An open letter released on Christmas Day seeks to sway the new Party leadership towards renewed political reform, encouraged by Xi Jinping and others’ strong words against corruption and bureaucratic excesses. From Bloomberg News:

The letter, signed by 71 people and posted on the blog of Peking University law professor Zhang Qianfan, calls for the party to end its oversight of government personnel decisions, leave court decisions to judges and lawyers, and allow people to speak and assemble freely.

[…] “I don’t think society should simply wait passively for whatever comes up but we should express our ideas and try to build a social consensus,” Zhang, who helped draft the letter, said in a phone interview. “Now is a good time to do something new and if we miss such a chance then our social problems will become more serious.”

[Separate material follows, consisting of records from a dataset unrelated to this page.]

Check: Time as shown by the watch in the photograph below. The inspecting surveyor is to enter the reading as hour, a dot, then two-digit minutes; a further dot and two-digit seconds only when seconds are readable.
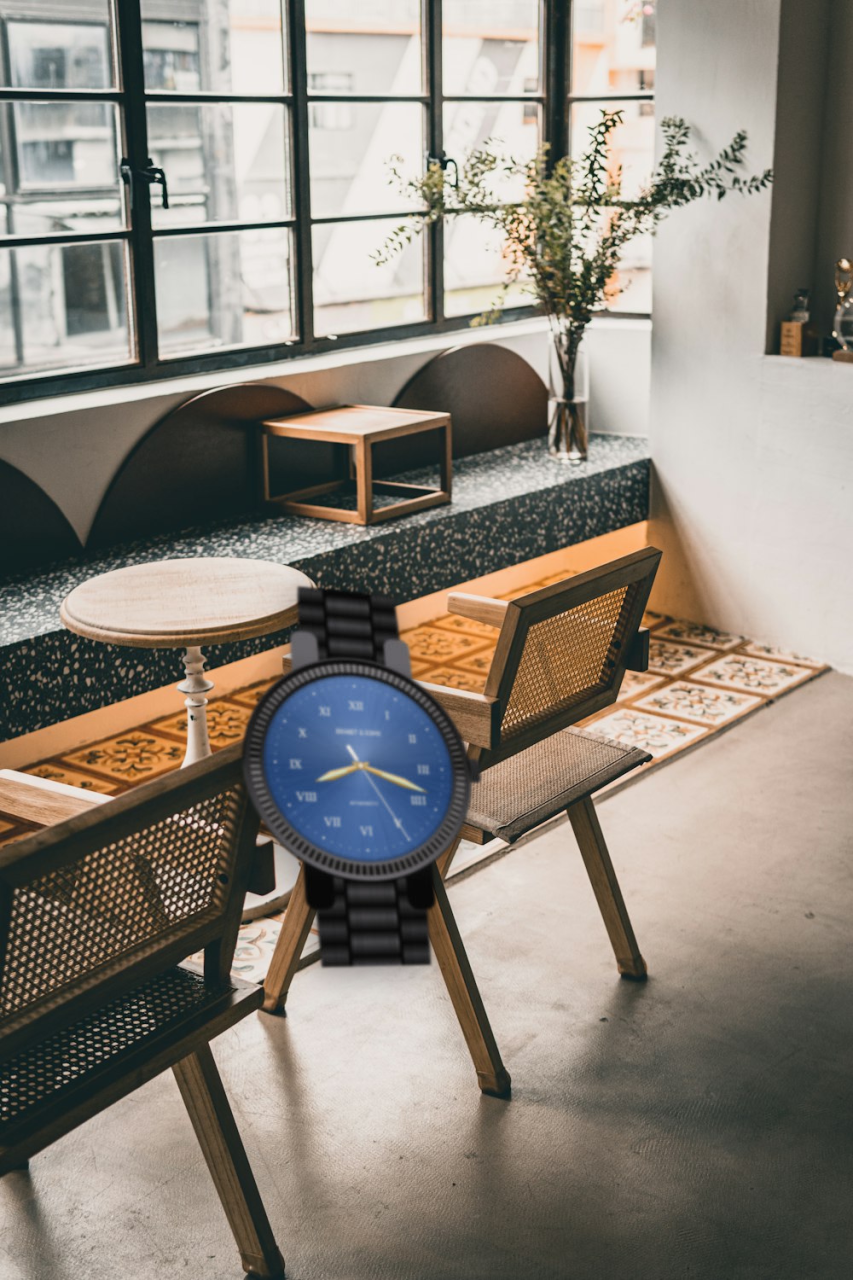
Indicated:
8.18.25
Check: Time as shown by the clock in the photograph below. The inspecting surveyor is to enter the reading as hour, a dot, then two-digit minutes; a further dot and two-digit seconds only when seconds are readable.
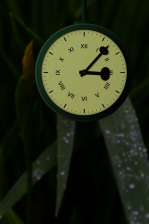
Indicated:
3.07
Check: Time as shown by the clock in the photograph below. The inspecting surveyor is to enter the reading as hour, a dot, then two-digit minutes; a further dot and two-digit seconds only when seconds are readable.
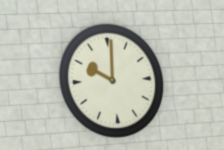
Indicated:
10.01
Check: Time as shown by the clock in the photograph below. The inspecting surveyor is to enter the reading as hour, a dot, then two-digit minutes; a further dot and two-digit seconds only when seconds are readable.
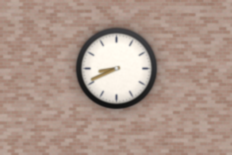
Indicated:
8.41
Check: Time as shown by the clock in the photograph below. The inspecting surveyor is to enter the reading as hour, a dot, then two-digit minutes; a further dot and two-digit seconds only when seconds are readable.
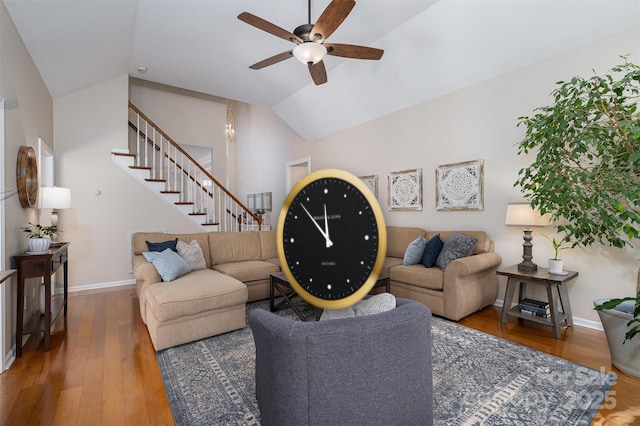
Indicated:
11.53
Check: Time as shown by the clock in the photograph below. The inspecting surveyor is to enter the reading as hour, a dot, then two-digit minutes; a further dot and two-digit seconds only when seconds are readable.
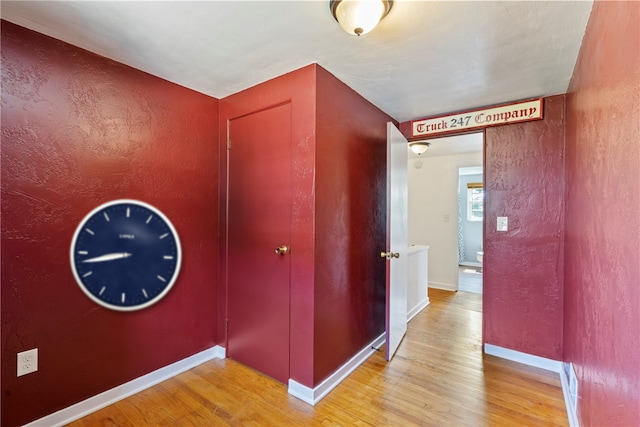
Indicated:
8.43
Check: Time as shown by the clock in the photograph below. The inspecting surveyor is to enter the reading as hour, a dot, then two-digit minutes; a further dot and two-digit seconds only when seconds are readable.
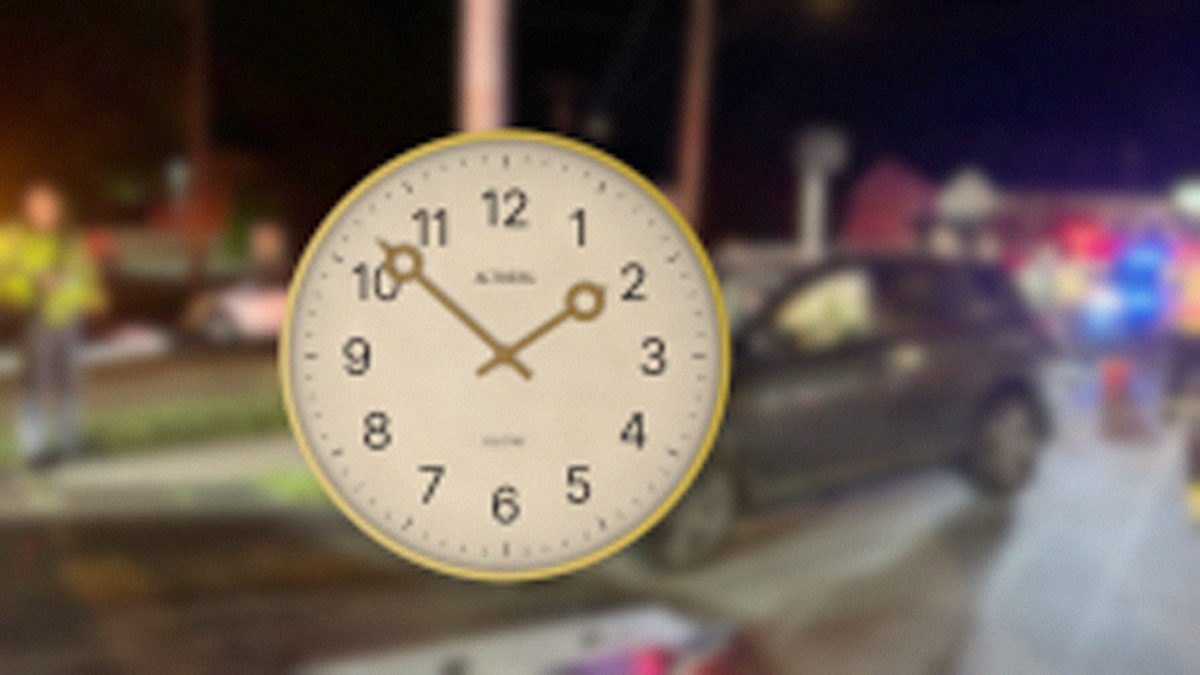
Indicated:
1.52
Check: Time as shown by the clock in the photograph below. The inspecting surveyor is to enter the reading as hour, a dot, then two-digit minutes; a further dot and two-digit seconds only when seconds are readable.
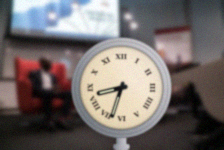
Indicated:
8.33
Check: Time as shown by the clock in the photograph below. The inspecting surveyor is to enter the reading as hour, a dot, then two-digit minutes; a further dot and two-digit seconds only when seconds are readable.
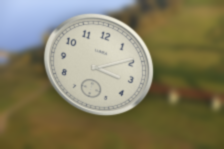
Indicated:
3.09
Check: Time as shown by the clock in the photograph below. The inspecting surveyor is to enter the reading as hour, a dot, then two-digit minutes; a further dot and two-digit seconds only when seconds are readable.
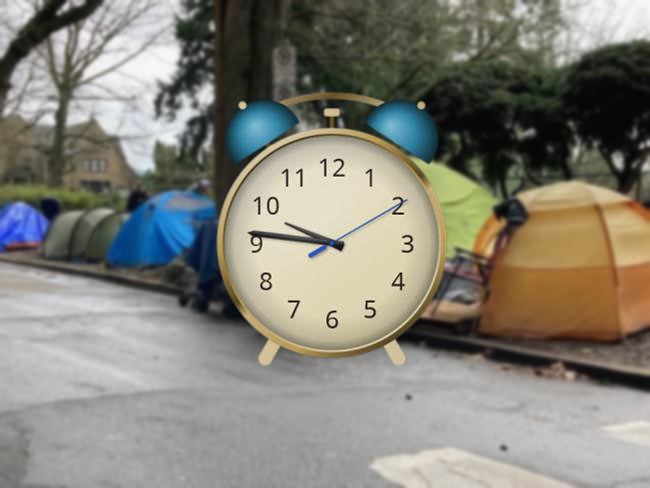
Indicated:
9.46.10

[…] “None of this is new and it’s not something that’s really against the Party’s will,” Zhang said. “They already expressed their will in the constitution or in the charter of the party itself.”

Zhang’s calculation that a gentle approach may be more productive—and less dangerous—is not universally accepted, with critics arguing that the resulting text is too watered down. From Didi Tang and Gillian Wong at the Associated Press:

The document echoes some of the requests made in Charter 08, a 2008 manifesto that made an unusually direct call for an end to single-party rule and other democratic reforms. The manifesto landed its lead architect, dissident writer Liu Xiaobo, in prison for inciting subversion — an 11-year term he is still serving.

The petition, released on Christmas Day, adopts a milder tone, asking the party leadership to rule within existing laws.

[…] Hong Kong-based Chinese free-speech activist Wen Yunchao said the requests made in the petition were sound but the style in which it was written was “too subservient.”

“It’s like they are slaves, kneeling there and writing it,” Wen said. He said the proposed changes should have been stated more directly.